* [SELECTED PASSAGE]:
++++
And with the Latin saying “Falsus in unum, falsus in omis” (false in one, false in all) as our guide, until all of the station “adjustments” are examined, adjustments of CRU, GHCN, and GISS alike, we can’t trust anyone using homogenized numbers.
Regards to all, keep fighting the good fight,
w.
FURTHER READING:
My previous post on this subject.
The late and much missed John Daly, irrepressible as always.
More on Darwin history, it wasn’t Stevenson Screens.
NOTE: Figures 7 and 8 updated to fix a typo in the titles. 8:30PM PST 12/8 – Anthony
carrot eater (03:50:07) :
“”You don’t know what ‘neighboring’ means? Then do a spatial correlation test for yourself, to see how correlation drops off with distance. You’ll find out.””
OK. So tell me this. If a station 350 miles away correlates well, a station 500 miles away correlates better, a station 800 miles away correlates best, and a station 1,000 miles away correlates perfectly then which station is the most highly correlated neighboring station?
carrot eater (04:31:18) :
“”Yes, but again, the GHCN adjustments should correspond to some physical thing.””
I think many of us have concluded that this isn’t the case. CHCN adjustments (outside the US) are supposedly algorithmically done based purely on discontinuities with reference data. These adjustments supposedly occur whether or not there was any physical change with the station sensor or any other explanation for the defined discontinuity.
Nick Stokes (05:11:33) :
“”In the specific case of Darwin, while we haven’t done the updated analysis yet, I am expecting to find that the required adjustment between the PO and the airport is greater in the dry season than the wet season, and greater on cool nights than on warm ones. The reason for this is fairly simple – in the dry season Darwin is in more or less permanent southeasterlies, and because the old PO was on the end of a peninsula southeasterlies pass over water (which on dry-season nights is warmer than land) before reaching the site.””
++++
* [EXERCISE DATA]:
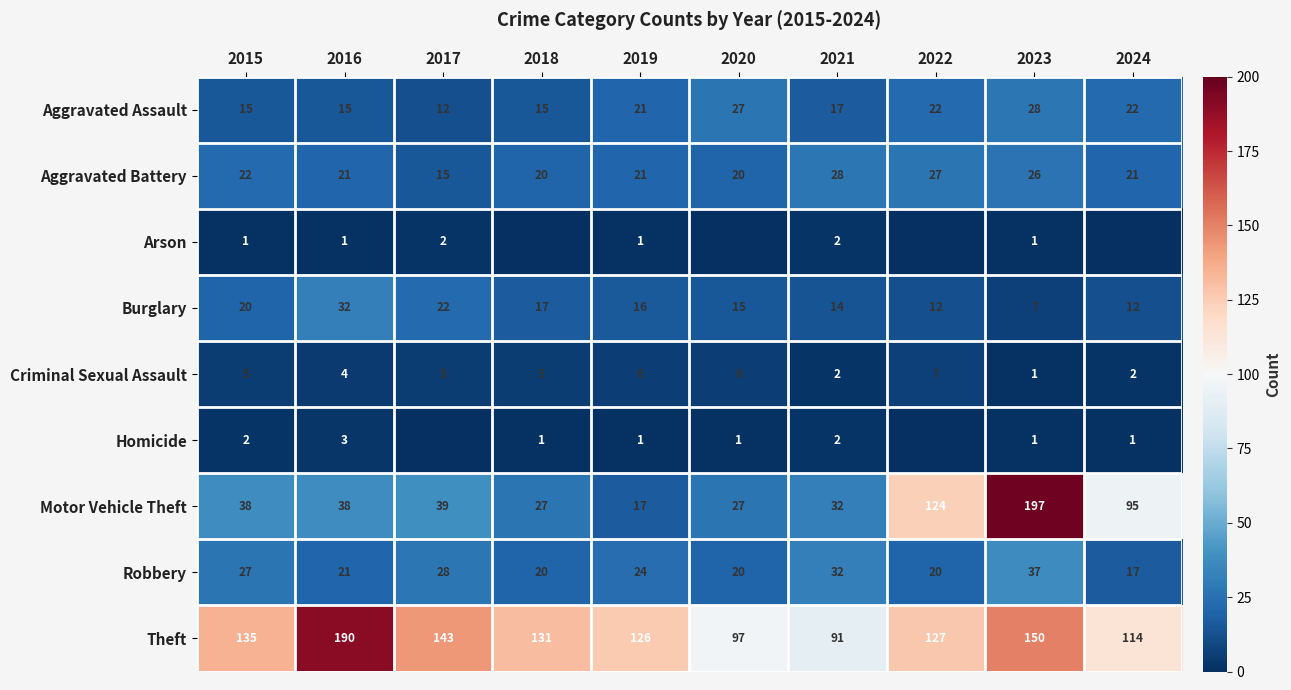

What is the sum of all Aggravated Assault values?

194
++++
* [WORK REQUEST 1]: Render this sentence from the forum thread on temperature station adjustments in Spanish: "These adjustments supposedly occur whether or not there was any physical change with the station sensor or any other explanation for the defined discontinuity."
* [WORK REQUEST 2]: Extend the forum thread on temperature station adjustments, picking up right after its final line.

* [OUTPUT 1]: Supuestamente, estos ajustes se producen haya habido o no algún cambio físico en el sensor de la estación o cualquier otra explicación de la discontinuidad definida.

* [OUTPUT 2]:
If the southeasterlies are more or less permanent, then shouldn’t there also be pre-1941 adjustments?
Slartibartfast (05:15:40) :
“”No, it’s an algorithm. I think they describe what they do, even if they’re not showing you the algorithm in detail.””
“”I haven’t actually attempted this, but I’ve done some of this kind of data analysis WRT other, unrelated applications.””
OK. Well, I’ll leave the ABM replication to you. I think it is more important to focus on GHCN.
A few thoughts:
1) The purpose of collecting and adjusting this data is not solely to use it for climate change study (although that’s important). There are all kinds of commercial, agricultural, and scientific uses for historical climate data. You might want to have good local and regional data even if the adjustments come out in the wash when you’re using it to look at global temperature.
2) For climate change study purposes, I’m not sure how much it matters whether the adjustments are overall positive, negative, or zero if the important thing is the historical trend in the data. If _old_ temperature data are adjusted upward, that will tend to reduce any warming trend (or will reinforce a cooling trend).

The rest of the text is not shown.